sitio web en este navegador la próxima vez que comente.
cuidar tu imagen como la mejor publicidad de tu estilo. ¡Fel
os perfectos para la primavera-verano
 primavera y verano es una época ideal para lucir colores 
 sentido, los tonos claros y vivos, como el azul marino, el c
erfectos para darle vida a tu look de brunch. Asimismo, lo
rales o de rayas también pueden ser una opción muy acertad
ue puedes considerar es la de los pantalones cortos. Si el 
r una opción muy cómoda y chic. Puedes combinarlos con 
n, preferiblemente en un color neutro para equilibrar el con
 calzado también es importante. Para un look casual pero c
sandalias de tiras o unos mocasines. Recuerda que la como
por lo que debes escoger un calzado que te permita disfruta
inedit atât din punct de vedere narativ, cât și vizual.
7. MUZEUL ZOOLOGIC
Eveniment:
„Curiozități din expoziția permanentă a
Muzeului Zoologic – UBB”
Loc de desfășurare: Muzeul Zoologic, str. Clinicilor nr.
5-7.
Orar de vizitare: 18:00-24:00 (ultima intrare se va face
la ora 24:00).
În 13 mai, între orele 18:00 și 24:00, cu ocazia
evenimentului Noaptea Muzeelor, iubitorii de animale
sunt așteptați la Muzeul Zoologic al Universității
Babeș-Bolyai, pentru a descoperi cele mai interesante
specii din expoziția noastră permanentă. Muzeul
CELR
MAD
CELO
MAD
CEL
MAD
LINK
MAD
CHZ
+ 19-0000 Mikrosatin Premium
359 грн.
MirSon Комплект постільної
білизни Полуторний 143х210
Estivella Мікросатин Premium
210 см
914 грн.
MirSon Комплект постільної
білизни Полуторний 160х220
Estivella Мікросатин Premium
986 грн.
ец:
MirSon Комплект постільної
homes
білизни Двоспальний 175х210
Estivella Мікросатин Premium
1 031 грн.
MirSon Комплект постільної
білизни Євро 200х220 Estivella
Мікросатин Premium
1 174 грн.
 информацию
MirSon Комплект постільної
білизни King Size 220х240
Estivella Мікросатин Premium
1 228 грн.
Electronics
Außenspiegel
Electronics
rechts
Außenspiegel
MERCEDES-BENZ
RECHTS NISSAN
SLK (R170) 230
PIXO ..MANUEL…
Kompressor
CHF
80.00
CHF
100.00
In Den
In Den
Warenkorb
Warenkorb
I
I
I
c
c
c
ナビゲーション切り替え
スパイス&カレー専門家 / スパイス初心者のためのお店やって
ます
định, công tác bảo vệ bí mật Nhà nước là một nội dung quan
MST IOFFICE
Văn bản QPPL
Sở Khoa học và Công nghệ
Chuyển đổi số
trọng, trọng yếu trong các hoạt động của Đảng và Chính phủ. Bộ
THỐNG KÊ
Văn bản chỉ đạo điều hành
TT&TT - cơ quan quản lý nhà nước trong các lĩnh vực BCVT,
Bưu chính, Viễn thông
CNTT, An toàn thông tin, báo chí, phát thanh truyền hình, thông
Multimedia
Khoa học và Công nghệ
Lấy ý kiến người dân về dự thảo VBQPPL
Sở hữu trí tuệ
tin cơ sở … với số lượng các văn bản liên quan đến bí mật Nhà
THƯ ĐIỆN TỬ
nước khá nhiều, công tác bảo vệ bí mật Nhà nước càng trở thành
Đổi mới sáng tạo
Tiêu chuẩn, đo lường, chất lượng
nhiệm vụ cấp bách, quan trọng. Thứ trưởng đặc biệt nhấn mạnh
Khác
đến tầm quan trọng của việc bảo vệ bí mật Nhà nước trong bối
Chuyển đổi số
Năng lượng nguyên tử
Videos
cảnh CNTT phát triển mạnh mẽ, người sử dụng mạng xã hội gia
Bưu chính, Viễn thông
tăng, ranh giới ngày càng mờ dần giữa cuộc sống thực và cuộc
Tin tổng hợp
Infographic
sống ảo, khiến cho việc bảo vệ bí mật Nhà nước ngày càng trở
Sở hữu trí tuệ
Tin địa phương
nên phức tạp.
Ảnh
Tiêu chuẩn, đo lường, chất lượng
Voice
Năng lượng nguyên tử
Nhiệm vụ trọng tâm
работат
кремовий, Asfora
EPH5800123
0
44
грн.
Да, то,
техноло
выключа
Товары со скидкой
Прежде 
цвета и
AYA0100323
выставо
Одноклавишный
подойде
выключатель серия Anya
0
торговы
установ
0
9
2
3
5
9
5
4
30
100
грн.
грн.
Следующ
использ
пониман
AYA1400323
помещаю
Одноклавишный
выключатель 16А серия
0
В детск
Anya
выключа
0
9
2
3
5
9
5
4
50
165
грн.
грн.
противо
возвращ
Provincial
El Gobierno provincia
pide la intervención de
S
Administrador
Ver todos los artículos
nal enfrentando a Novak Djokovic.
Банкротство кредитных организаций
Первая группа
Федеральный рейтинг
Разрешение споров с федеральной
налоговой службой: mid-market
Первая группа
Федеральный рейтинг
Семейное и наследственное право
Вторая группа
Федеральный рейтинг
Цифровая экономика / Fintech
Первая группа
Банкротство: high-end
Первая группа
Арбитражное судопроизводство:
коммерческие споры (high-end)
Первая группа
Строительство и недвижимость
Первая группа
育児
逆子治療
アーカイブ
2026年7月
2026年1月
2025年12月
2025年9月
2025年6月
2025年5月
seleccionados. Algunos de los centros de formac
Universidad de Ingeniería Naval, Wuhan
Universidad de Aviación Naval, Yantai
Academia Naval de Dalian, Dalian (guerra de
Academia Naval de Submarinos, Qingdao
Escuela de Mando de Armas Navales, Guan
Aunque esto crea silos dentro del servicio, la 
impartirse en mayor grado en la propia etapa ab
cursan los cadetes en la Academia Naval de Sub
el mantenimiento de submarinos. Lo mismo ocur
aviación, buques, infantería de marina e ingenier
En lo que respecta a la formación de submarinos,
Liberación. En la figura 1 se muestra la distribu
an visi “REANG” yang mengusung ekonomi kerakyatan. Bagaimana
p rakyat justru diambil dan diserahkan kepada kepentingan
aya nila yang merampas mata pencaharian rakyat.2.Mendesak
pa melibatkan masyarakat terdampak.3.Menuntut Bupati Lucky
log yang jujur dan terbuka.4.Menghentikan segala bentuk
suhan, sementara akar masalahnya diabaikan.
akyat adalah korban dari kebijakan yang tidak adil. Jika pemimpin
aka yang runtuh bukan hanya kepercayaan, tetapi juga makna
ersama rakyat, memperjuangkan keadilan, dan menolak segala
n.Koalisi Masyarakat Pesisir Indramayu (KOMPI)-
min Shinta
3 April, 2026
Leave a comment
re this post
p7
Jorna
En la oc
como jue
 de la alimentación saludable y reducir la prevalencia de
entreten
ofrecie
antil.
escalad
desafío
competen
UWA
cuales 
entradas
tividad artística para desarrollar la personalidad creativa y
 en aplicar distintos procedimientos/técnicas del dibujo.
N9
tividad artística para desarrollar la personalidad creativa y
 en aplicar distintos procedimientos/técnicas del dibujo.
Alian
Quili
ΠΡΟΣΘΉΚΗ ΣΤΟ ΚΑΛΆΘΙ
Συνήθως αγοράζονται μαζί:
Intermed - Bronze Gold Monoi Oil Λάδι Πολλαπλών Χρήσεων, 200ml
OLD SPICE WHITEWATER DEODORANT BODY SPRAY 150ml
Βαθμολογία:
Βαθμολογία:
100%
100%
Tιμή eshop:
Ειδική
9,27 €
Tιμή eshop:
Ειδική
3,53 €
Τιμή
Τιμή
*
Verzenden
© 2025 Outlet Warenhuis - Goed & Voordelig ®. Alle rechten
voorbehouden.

———

What is needed → Repeat, character for character, the lines of the material above from the line with "Universidad de Ingeniería Naval, Wuhan" through the line with "aviación, buques, infantería".

Written response →
Universidad de Ingeniería Naval, Wuhan
Universidad de Aviación Naval, Yantai
Academia Naval de Dalian, Dalian (guerra de
Academia Naval de Submarinos, Qingdao
Escuela de Mando de Armas Navales, Guan
Aunque esto crea silos dentro del servicio, la 
impartirse en mayor grado en la propia etapa ab
cursan los cadetes en la Academia Naval de Sub
el mantenimiento de submarinos. Lo mismo ocur
aviación, buques, infantería de marina e ingenier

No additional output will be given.